Can Vision AI detect Game of Thrones Coffee Cup

In Game of Thrones, season #8 episode #4 Starbuck coffee cup played a cameo role in the post war feast. I was wondering how someone spotted this, when you are immersed in the episode itself. It’s no longer available in streaming services, HBO has removed it silently. On other hand I was thinking whether an AI pre-built models like Vision APIs can detect the coffee cup in the frame? Let’s test it out.

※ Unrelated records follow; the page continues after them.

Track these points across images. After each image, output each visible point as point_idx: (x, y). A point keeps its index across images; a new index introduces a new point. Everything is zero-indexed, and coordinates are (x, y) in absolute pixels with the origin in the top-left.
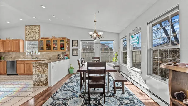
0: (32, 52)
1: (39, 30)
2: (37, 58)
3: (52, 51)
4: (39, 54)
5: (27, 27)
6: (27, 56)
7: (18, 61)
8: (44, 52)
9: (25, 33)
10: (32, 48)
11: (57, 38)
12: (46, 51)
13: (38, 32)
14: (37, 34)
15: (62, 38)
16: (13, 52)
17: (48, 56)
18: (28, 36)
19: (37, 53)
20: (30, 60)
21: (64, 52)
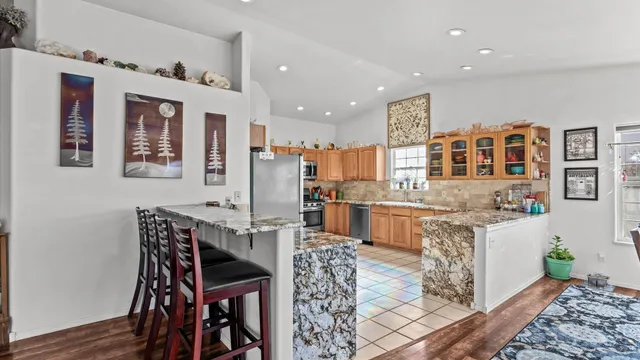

Why I’m doing this? this is only for fun and not to evaluate or to compare any of these services. I’ll be using Microsoft Cognitive Services Vision API, Google Vision AI API and Clarifai Predict API. I’m not going to train any of these models and will be using only their demo feature. Not able to find demo of Amazon’s Rekognition API, so that’ll be missing in this post. I uploaded the below image from social media in to these demo API sites and captured their predictions.

Original image used in these services
I’m not expecting image to be analyzed for the presence of brand “Starbucks” but anything like “Coffee” would be really great or at least a “Cup”.

Let’s start with Microsoft Vision API demo, the prediction was pretty decent. It detected the human faces and tagged almost all the objects except the coffee, but it detected pizza not sure where it came from. You can also note, one of the object detected is “Glasses”.

Microsoft Cognitive Vision API demo

Next, It’s Clarifai’s predict API demo time. Again impressed with the prediction, most of the objects matched with previous one. It also predicted a relationship as “son” which is interesting but not exactly right in this context.

Clarifai’s Predict API demo

Finally, it’s Google Vision API demo time. Nothing much on the objects, but it detected the humans in the picture. Real awesomeness comes with its web entities match, which was able to match most of the keywords right. It’s a real added advantage to have this feature and to combine the results with web entity match.

If I have to pick any of these services, I’ll prefer Microsoft service over others for level of details provided with objects in this context. But I said earlier, I was fiddling around with the demo service APIs as is without any prior training on these models. Based on trainings these services may outrun each other.